◆ **SUPPLIED PASSAGE**
┌────────

P: And also, if you are tripping your balls off, it all feels very, very close! Can I say balls?

PPLA:  What are some of the acts that we’re going to see here tonight?

G: We have some amazing high-wire guys that do high-wire right over the audience- very, very close to them. They are my friends from college and they pretty much just get drunk and run around on the wire. It’s really stupid and dangerous.

P: But they have great abs!

G: Great abs! But who has even better abs is this duo, a couple of polish guys that play my bodyguards and look like soldiers, like robots even. They just lift each other and…. I don’t really know what they do…but they lift each other around and the audience seems to love it! We have some roller skaters who skate right there and spin each other around by the neck and it’s crazy. The wheels are literally inches from your face if you sit in the front row.

P: And we have sexy girls writhing on ropes in the air, and Melody Sweets who takes off her clothes…and sings! She shimmies and shakes and you can’t see nipple but you can see everything else. Well, sometimes you can see nipple if it slips out.

PPLA: How did you find all these acts? Please tell me it wasn’t through Craig’s List again?

G: Yeah, it was circus Craig’s List!  It is kind of like that though. You see, the circus world is small, so you put out the word that you are looking for acts and next thing you know you hear someone say, ‘Have you seen those two polish guys?’ They’re working over in Israel at some dumpy club, and then you board a plane and go there. You pay them a little bit more money than they are making, and you steal them and bring them over to your show. That’s how it’s done.

└────────

◆ **MATERIAL FOR THE TASK**
┌────────

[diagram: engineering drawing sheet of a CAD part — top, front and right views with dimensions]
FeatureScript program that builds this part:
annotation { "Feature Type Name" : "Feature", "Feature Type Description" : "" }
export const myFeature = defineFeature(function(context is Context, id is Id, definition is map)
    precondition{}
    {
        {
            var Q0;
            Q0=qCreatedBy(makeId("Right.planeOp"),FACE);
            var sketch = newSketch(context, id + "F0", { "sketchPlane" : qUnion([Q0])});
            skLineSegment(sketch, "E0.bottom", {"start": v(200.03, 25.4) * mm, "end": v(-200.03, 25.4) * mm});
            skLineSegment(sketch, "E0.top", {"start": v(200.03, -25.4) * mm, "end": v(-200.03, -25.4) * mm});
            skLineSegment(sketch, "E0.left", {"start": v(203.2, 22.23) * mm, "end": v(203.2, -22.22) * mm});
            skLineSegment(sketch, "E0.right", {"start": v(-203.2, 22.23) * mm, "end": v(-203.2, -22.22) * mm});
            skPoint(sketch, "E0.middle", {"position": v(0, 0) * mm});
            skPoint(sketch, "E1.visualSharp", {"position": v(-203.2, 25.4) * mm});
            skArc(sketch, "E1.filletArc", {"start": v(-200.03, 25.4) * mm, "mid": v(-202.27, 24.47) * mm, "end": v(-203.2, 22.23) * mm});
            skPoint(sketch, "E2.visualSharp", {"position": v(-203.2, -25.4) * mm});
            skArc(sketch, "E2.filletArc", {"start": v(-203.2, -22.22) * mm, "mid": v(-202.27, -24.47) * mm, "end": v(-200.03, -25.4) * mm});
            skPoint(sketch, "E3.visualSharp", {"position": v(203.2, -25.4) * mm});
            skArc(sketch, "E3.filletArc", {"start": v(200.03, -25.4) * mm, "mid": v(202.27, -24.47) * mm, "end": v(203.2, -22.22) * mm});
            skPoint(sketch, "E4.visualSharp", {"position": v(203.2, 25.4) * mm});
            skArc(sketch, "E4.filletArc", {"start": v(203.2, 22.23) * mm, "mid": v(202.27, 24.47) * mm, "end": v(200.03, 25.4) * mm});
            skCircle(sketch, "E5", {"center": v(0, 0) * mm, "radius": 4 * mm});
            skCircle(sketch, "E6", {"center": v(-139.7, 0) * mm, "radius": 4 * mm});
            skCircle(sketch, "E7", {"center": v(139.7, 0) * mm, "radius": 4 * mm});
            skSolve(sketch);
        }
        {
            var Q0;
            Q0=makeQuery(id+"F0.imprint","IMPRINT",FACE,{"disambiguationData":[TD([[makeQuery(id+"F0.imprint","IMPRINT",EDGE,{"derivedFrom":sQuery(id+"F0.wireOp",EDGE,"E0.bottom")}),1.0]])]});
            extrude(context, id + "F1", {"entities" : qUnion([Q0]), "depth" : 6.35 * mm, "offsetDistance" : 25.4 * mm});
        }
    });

└────────
┌────────

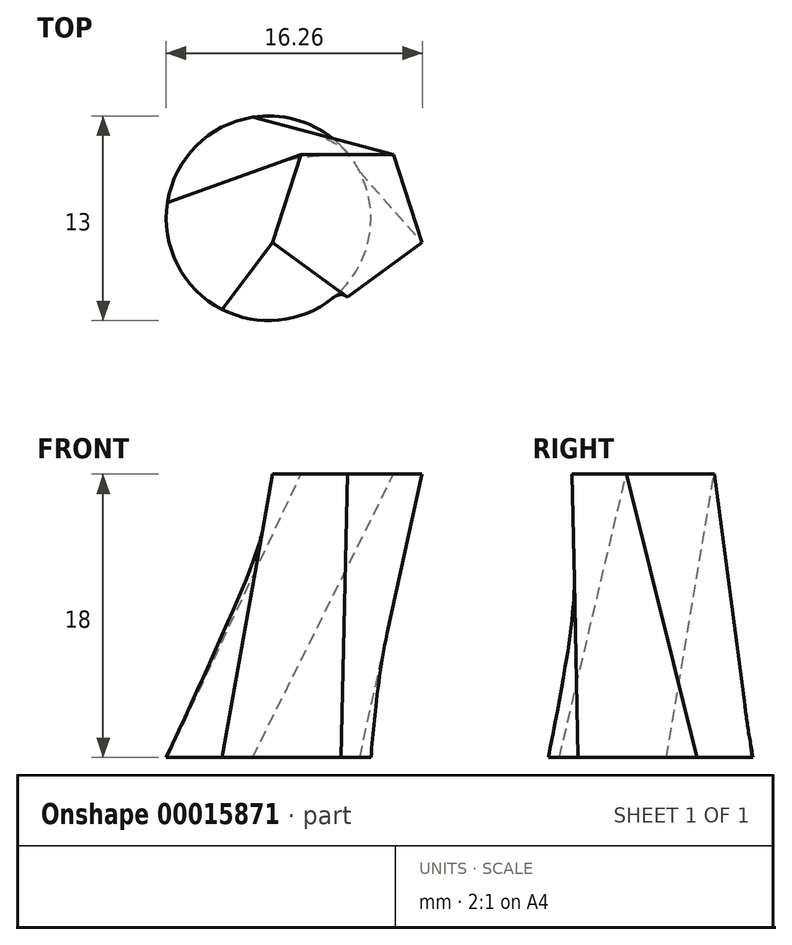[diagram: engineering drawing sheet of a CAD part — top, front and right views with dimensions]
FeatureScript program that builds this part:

└────────
┌────────

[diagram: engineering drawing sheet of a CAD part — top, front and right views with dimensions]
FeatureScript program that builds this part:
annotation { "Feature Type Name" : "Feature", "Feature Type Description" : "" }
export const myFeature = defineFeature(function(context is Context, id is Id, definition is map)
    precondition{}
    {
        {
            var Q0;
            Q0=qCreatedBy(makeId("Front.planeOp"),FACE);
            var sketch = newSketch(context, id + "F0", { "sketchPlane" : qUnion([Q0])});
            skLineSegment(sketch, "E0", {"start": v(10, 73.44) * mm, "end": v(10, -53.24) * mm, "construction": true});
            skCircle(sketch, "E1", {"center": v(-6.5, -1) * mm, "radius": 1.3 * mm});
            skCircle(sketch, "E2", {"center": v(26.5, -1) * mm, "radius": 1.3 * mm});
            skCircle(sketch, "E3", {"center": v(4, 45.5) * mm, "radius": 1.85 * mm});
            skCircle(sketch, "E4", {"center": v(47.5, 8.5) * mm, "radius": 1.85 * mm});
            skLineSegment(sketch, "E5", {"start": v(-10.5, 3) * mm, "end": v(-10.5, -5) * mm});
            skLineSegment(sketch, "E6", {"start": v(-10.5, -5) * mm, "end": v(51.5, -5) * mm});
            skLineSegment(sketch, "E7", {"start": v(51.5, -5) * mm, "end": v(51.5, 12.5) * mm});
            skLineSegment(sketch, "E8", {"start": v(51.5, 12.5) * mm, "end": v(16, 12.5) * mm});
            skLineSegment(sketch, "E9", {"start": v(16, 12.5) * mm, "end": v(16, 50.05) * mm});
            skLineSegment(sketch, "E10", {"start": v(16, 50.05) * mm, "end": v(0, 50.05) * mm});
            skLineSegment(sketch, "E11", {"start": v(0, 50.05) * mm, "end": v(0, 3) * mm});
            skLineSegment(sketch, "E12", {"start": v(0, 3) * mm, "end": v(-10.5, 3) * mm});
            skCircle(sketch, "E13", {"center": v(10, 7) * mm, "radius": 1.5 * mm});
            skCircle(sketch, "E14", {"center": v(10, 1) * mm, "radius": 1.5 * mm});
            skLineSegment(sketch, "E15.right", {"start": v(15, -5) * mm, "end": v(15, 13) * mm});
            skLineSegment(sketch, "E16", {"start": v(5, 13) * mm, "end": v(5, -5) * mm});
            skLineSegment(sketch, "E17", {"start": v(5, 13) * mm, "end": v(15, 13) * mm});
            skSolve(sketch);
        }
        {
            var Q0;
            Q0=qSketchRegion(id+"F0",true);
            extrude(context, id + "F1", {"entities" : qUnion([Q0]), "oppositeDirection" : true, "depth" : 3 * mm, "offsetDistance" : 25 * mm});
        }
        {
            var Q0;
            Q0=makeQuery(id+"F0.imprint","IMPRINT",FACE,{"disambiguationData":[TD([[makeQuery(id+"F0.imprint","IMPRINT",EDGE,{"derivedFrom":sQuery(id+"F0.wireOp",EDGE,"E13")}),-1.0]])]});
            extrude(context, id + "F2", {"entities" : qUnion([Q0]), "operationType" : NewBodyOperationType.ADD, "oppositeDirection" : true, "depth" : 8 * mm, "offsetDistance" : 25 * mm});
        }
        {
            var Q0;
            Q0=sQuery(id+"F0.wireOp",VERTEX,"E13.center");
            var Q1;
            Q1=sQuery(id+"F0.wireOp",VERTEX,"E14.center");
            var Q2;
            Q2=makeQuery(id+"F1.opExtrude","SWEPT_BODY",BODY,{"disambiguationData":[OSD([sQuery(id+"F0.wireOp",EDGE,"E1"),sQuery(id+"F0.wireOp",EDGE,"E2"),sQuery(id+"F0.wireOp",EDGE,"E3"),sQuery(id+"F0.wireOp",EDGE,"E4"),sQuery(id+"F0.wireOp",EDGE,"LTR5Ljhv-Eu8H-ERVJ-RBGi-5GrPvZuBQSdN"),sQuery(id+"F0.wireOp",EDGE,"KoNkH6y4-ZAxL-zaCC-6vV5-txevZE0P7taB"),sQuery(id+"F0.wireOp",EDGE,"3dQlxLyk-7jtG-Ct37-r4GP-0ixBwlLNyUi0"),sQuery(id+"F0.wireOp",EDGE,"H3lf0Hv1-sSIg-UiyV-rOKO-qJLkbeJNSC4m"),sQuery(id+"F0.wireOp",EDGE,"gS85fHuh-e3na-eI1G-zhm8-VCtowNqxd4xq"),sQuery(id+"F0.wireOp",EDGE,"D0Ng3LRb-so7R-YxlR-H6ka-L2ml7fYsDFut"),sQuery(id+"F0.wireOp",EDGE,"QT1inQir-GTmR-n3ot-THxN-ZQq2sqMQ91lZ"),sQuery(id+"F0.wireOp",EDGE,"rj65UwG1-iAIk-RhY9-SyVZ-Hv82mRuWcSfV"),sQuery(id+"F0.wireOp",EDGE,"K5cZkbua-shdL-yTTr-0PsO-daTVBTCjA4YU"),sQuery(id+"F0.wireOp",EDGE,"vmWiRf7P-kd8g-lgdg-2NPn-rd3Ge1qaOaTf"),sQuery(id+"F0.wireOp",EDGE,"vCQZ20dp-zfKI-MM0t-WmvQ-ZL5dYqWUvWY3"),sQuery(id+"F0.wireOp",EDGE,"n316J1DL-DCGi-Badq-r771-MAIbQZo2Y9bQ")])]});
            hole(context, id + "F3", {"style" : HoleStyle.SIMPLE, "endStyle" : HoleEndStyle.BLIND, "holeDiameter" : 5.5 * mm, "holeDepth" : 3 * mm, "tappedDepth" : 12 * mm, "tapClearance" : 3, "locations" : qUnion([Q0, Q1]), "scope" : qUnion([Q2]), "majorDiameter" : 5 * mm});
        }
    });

└────────

◆ **JOB A**
Pull out every line of the rows that contains the string "bottom".
◆ **JOB B**
Pick up the circus interview where it stops and keep it going.
The rows have no connection to the circus interview.

◆ **WRITTEN ANSWER A**
            skLineSegment(sketch, "E0.bottom", {"start": v(200.03, 25.4) * mm, "end": v(-200.03, 25.4) * mm});
            Q0=makeQuery(id+"F0.imprint","IMPRINT",FACE,{"disambiguationData":[TD([[makeQuery(id+"F0.imprint","IMPRINT",EDGE,{"derivedFrom":sQuery(id+"F0.wireOp",EDGE,"E0.bottom")}),1.0]])]});

◆ **WRITTEN ANSWER B**
P: I don’t remember two months of my life because we were just going around the world stealing acts.

G: Sometimes, you are so drunk and high when you first see these acts and you think, ‘WOW! That’s an amazing act!’ Then you bring them over here and they’re crap.  You have to get rid of them and get new people.

P: Get rid of them…you mean kill them?

G: Just fire them, Penny.

P: Ohhhhh.

PPLA: What were the two of you doing before you met and created ABSINTHE. Did you have individual solo shows?

G: I had my own show, The Gazillionaire Show, in Los Angeles, and Penny had her own band called Fish Circus. They are an LA-based band but they just played in Vegas last week to rave reviews and packed houses, of course.  We used to put on a little show together with music and comedy in LA.

P: But there would be no circus acts. It would just be the stage, songs, and a wheel the audience would spin and whatever thing it landed on, we would have to do it! (Like a performance dare) 

G: We would practice messing around with the audience mostly in bars and clubs. It was a series of little shows and then we just decided to bring it to Vegas.

PPLA: What was it like pitching a huge casino like Caesars and convincing them to give your show, which is certainly not traditional, a shot?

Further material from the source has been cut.